RE: [ping**n] reimplement -fstrict-volatile-bitfields, v3

2013-09-02 Thread Bernd Edlinger
On Mon, 2 Sep 2013 12:56:22 Sandra Loosemore wrote:

 On 09/02/2013 03:10 AM, Richard Biener wrote:
 Can someone, in a new thread, ping the patches that are still in
 flight? ISTR having approved bits of some patches before my leave.

 Here's the current state of the patch set I put together. I've lost
 track of where the canonical version of Bernd's followup patch is.

 On 07/09/2013 10:23 AM, Sandra Loosemore wrote:
 On 06/30/2013 09:24 PM, Sandra Loosemore wrote:
 Here is my third attempt at cleaning up -fstrict-volatile-bitfields.

 Part 1 removes the warnings and packedp flag. It is the same as in the
 last version, and has already been approved. I'll skip reposting it
 since the patch is here already:

 http://gcc.gnu.org/ml/gcc-patches/2013-06/msg00908.html

 Part 2 replaces parts 2, 3, and 4 in the last version. I've re-worked
 this code significantly to try to address Bernd Edlinger's comments on
 the last version in PR56997.

 Part 2: http://gcc.gnu.org/ml/gcc-patches/2013-07/msg1.html

 Part 3 is the test cases, which are the same as in the last version.
 Nobody has reviewed these but I assume they are OK if Part 2 is approved?


regarding Part 3, I have a small comment on it:
The test programs pr56997-*.c depend on stdint.h and other headers.
I stumbled over it because I tried to compile the test programs
with an eCos cross-compiler, and eCos happens to not have stdint.h.
Many test cases try to avoid all dependencies on include files.

 http://gcc.gnu.org/ml/gcc-patches/2013-06/msg00912.html

 Part 4 is new; it makes -fstrict-volatile-bitfields not be the default
 for any target any more. It is independent of the other changes.

 Part 4: http://gcc.gnu.org/ml/gcc-patches/2013-07/msg2.html

 -Sandra


And the warnings part is re-posted here:
http://gcc.gnu.org/ml/gcc-patches/2013-09/msg00100.html

Bernd.

Re: [PATCH 1/4] Support lambda templates.

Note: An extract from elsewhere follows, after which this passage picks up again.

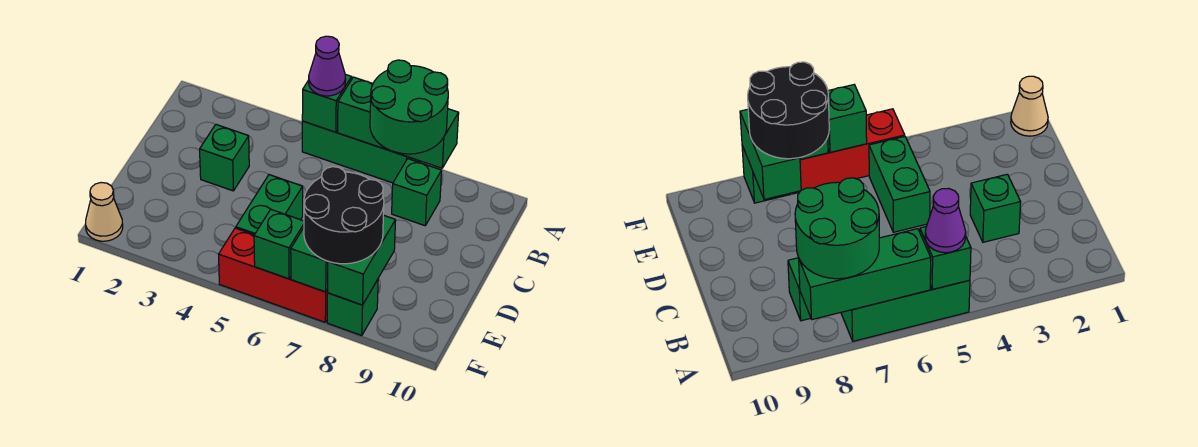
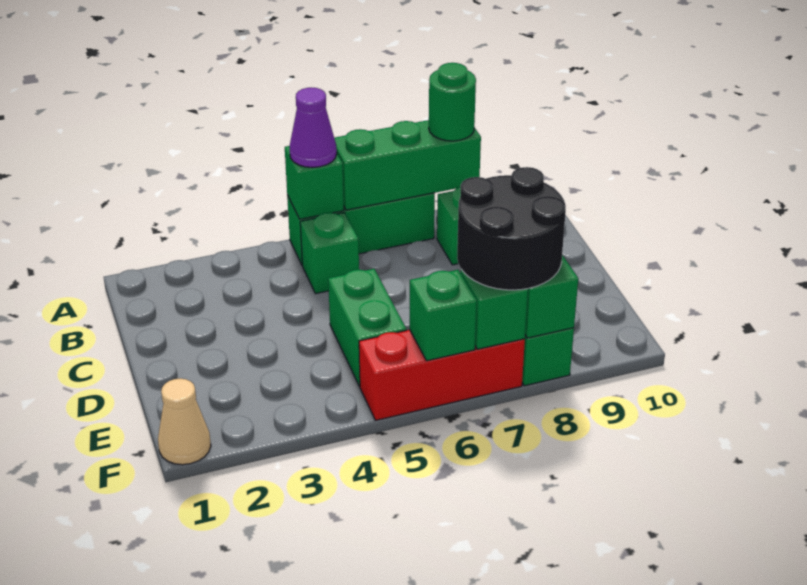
green 2x2 round brick [370,60,448,154] -> green 1x1 round brick [429,63,476,141]
green 1x1 brick [200,125,249,191] -> green 1x1 brick moved to [300,213,359,294]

2013-09-02 Thread Jason Merrill

On 09/02/2013 05:18 PM, Adam Butcher wrote:

Will assume, for now, that the convert_from_reference call is not wanted
in the non-generic case (maybe something to do with using 'build_call_a'
instead of 'build_nt_call_vec' or the convert_from_reference on the call
itself?)


Ah, yes; we are passing references through directly as pointers rather 
than doing the equivalent of *.



and will focus on the parameter pack stuff (when I get a chance).


Sounds good.

Jason



[bootstrap] Fix build for several targets (including pr58242)

2013-09-02 Thread Alexander Ivchenko
Hi,

Several builds are broken after r201838.

Here is the fix, awaiting review:
http://gcc.gnu.org/ml/gcc-patches/2013-08/msg01245.html

The targets that are broken now:
1) *linux* targets that do not include config/linux.h in their tm.h
(e.g alpha-linux, ppc64-linux etc). For them we have:

../../../../gcc/gcc/config/linux-android.c: In function ‘bool
linux_android_libc_has_function(function_class)’:
../../../../gcc/gcc/config/linux-android.c:40:7: error:
‘OPTION_BIONIC’ was not declared in this scope
   if (OPTION_BIONIC)
   ^
make[2]: *** [linux-android.o] Error 1

This is addressed in the changes of config/linux-android.c: linux_libc,
LIBC_GLIBC and LIBC_BIONIC seem to be declared for all *linux*
targets.

2) *uclinux* targets that include config/linux.h. For *uclinux* we do
not use linux-protos.h, and therefore linux_android_libc_has_function
is not declared there.
I don't want to add aditional tmake_file, tm_p_file and extra_objs, so
I added explicit define of TARGET_LIBC_HAS_FUNCTION as
no_c99_libc_has_function for those targets.